If this drunk really had a subdural hematoma and he failed to detect it before sending him home, then the next day he could just wait to make the headlines.
This was also the first law of survival in the emergency department: you didn’t have to be a miracle doctor, but you absolutely could not miss a diagnosis.
While waiting for the CT results, the nurses did not let him stay idle.
“Doctor Kiryu, bed three has abdominal pain.”
“Coming.”
Bed three was a young woman in her twenties, curled up on the bed, her face deathly pale.
“Where does it hurt?”
Kiryu Kazusuke pressed on her abdomen.
“Here… the lower right abdomen…”
Obvious tenderness at McBurney’s point, positive rebound tenderness. Typical acute appendicitis.
“Order a CBC and an ultrasound.”
Kiryu Kazusuke skillfully wrote the orders, then called the on-call doctor from Second Surgery.
At that moment, the drunk’s CT results came back. No skull fracture was seen, and there were no abnormal high-density shadows in the brain parenchyma. It was purely a superficial injury.
“Debridement and suturing.”
Kiryu Kazusuke picked up the needle holder.
The drunk was still groaning and whining, but the male nurse held him down firmly, leaving him unable to move.
The wound on his forehead was about three centimeters long. The edges were irregular, and there was still some grit embedded inside.
Rinse with saline, disinfect with hydrogen peroxide, drape, administer local anesthesia.
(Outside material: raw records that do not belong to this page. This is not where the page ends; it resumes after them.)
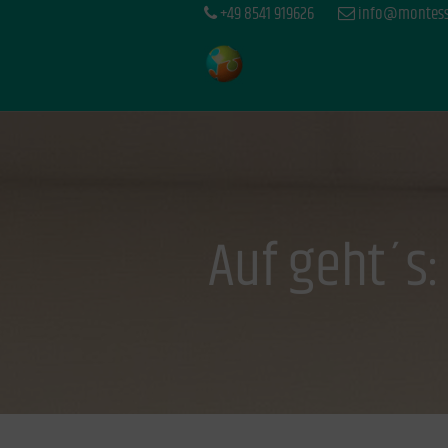
+49 8541 919626
info@montesso
Auf geht´s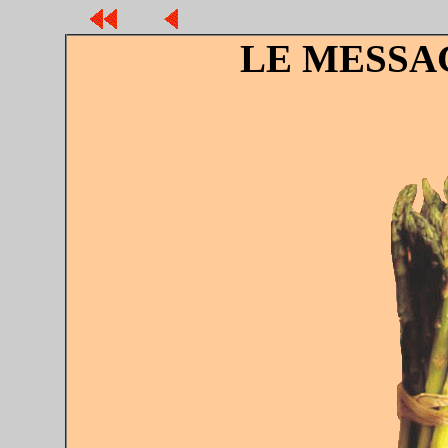
LE MESSA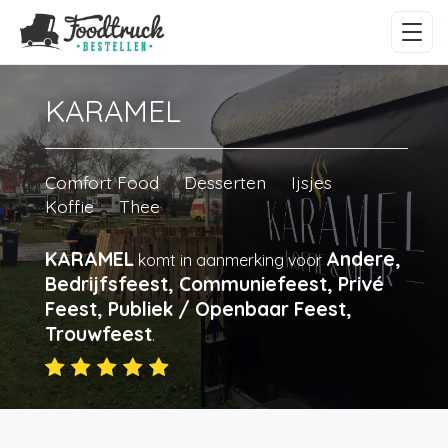
KARAMEL
Comfort Food
Desserten
Ijsjes
Koffie
Thee
KARAMEL
Andere,
komt in aanmerking voor
Bedrijfsfeest, Communiefeest, Privé
Feest, Publiek / Openbaar Feest,
Trouwfeest
.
After the lidocaine was injected, the drunk finally quieted down somewhat.
In the past, Kiryu Kazusuke had been extremely sick of jobs like suturing the faces of patients reeking of alcohol.
Just the smell alone made him want to vomit.
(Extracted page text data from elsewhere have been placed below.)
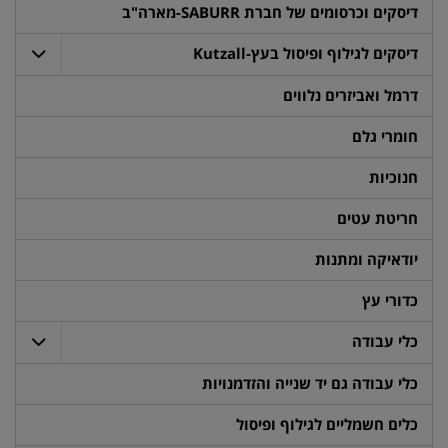
דיסקים וכרסומים של חברת SABURR-מארה"ב
דיסקים לגילוף ופיסול בעץ-Kutzall
דרמל ואביזרים נלווים
חומרי גלם
חנוכיות
חריטת עטים
יודאיקה ומתנות
כדורי עץ
כלי עבודה
כלי עבודה גם יד שנייה והזדמנויות
כלים חשמליים לגילוף ופיסול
On top of that, he had to endure the patient’s agitation, and crooked stitches were common.
But today was different.
Holding the needle holder in his hand, a familiar sensation of having everything under control welled up within him.
Although it was only simple debridement and suturing, with no need for any complex intradermal suture technique—the most basic interrupted sutures were more than enough—
even so…
The feel was too good.
Needle in, needle out, knot, cut.
His movements were so fast that even Head Nurse Takahashi beside him froze for a moment.
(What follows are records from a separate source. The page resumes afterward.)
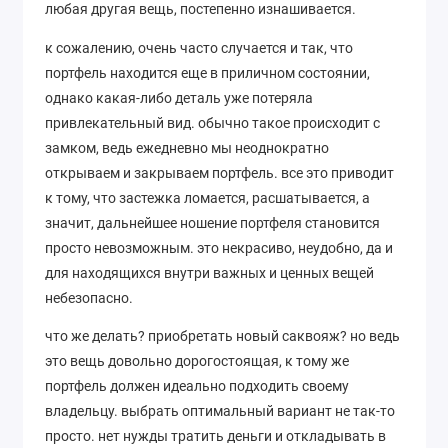
любая другая вещь, постепенно изнашивается.
к сожалению, очень часто случается и так, что
портфель находится еще в приличном состоянии,
однако какая-либо деталь уже потеряла
привлекательный вид. обычно такое происходит с
замком, ведь ежедневно мы неоднократно
открываем и закрываем портфель. все это приводит
к тому, что застежка ломается, расшатывается, а
значит, дальнейшее ношение портфеля становится
просто невозможным. это некрасиво, неудобно, да и
для находящихся внутри важных и ценных вещей
небезопасно.
что же делать? приобретать новый саквояж? но ведь
это вещь довольно дорогостоящая, к тому же
портфель должен идеально подходить своему
владельцу. выбрать оптимальный вариант не так-то
просто. нет нужды тратить деньги и откладывать в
Usually, the skin of a drunk like this was loose, and with the interference of bleeding, suturing was very troublesome.
But Kiryu Kazusuke’s hands seemed to have a consciousness of their own, avoiding blood vessels and accurately aligning the wound edges.
In less than three minutes,
five stitches were done.
The wound was neat as a red centipede, the spacing of each stitch accurate to the tiniest degree.
“Done.”
Kiryu Kazusuke tossed the needle holder into the kidney dish and took off his gloves.
“That’s it?”
Head Nurse Takahashi glanced at the wound, somewhat surprised.
In the past, this kid Kiryu would take at least ten minutes to sew up a scalp, and he would have to complain a few times about the patient moving around.
Why was he so efficient today?
And the quality of these sutures…
Why did it feel even better than those specialty residents who acted so arrogant all day?
“Mm. Nothing difficult.”
Kiryu Kazusuke replied blandly, then turned to wash his hands.
This kind of low-level round wasn’t worth showing off over.
It was merely practiced hands.
But that smooth, flowing sensation truly did feel pleasant, both physically and mentally.
His skill, “Advanced Surgical Incision Suturing,” actually did not include non-surgical incisions like this.
So this was thanks to the “Physical fitness improved—slightly” that Saionji Mina had given him, which included the stability and coordination of his hands.
But…
If every suturing job could save seven minutes, then over the course of one night, he could sleep an extra hour or so.
How was this slight? This was practically life-saving.